Classifying a runners gait is nothing new, but the idea here was to illustrate how much thought, preparation and work there is in exploring, cleaning and preparing the pose data for a downstream task.
Where to next?
There are a few things that I would have liked to try but this notebook got a bit big to fit it all in!
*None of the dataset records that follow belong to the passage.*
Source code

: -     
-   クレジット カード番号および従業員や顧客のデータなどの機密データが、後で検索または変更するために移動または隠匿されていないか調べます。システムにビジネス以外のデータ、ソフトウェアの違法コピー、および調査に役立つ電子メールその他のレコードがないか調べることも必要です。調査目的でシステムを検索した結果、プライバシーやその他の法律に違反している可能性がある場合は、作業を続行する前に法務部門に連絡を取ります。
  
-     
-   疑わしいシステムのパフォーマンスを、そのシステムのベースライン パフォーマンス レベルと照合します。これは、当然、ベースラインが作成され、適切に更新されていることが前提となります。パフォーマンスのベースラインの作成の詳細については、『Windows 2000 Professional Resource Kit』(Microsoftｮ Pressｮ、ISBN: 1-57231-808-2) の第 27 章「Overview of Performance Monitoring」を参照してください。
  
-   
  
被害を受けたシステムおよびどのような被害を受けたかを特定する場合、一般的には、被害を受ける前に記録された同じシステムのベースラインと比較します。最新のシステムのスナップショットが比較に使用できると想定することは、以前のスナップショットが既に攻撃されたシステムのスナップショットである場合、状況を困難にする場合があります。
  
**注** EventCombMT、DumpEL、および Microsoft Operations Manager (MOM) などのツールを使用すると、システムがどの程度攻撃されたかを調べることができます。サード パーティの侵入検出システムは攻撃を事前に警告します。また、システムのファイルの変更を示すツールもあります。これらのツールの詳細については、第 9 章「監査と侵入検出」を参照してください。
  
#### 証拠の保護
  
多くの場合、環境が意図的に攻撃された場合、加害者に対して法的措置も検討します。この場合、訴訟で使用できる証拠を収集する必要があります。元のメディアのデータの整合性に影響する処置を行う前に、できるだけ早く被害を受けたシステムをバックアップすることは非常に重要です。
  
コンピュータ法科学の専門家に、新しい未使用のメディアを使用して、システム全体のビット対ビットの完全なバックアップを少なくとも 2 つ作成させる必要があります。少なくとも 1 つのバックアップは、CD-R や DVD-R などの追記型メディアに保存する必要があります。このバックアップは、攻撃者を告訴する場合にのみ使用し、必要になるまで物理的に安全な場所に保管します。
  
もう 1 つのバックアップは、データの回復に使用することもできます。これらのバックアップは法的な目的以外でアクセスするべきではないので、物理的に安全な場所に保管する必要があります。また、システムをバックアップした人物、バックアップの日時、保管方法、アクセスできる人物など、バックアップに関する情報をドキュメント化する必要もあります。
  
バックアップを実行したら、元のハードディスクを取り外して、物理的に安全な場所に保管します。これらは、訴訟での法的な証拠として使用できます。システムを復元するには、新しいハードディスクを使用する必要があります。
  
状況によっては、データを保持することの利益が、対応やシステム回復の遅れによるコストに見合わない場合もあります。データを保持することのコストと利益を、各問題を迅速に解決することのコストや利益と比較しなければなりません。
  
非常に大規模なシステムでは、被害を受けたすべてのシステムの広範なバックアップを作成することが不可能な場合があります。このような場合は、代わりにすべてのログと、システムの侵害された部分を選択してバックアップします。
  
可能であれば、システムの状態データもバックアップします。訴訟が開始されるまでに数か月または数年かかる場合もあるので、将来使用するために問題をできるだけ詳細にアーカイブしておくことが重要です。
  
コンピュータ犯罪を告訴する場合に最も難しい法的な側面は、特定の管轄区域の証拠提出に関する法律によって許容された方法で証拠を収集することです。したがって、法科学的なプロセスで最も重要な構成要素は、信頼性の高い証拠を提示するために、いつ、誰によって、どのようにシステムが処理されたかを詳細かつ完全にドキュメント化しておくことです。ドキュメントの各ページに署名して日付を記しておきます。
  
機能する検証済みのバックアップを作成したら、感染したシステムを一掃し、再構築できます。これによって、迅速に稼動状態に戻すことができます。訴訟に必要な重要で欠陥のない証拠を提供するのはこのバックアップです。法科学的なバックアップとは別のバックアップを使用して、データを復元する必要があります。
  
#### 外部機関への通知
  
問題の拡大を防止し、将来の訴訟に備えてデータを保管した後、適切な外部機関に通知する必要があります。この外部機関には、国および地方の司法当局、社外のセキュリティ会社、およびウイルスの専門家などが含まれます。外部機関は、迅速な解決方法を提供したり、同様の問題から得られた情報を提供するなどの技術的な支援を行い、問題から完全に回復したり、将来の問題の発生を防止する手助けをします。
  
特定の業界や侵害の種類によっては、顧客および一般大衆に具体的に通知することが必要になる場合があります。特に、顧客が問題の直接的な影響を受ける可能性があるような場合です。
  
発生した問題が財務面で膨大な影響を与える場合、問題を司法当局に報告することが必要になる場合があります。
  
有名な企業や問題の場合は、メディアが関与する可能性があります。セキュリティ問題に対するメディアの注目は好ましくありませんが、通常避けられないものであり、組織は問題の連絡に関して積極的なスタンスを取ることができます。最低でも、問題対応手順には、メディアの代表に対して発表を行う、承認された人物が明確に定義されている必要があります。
I would have liked to see how the model performs on the second runner in the frame, this would help in understanding whether the model is able to generalise. I suspect that the model wouldn't perform well on the LHS runner because the magnitude of the X coordinates would be smaller that for the RHS runner due to their position on screen.
A potential workaround would be to perform some simple data augmentation on the RHS coordinates, this would hopefully help the model to learn to be invariant to the scale. Another idea could be to include all keypoints for the RHS runner during training or even represent the data as a graph and apply graph representation learning techniques to the data, specifically, this could mean that we can encode in the feet or leg data information propagated from the other keypoints in the body. Maybe this would encode more useful information and assist better in the task.
I'd also like to try these models on some more dynamic video content, like someone running outside or around a track or being followed with a handheld camera.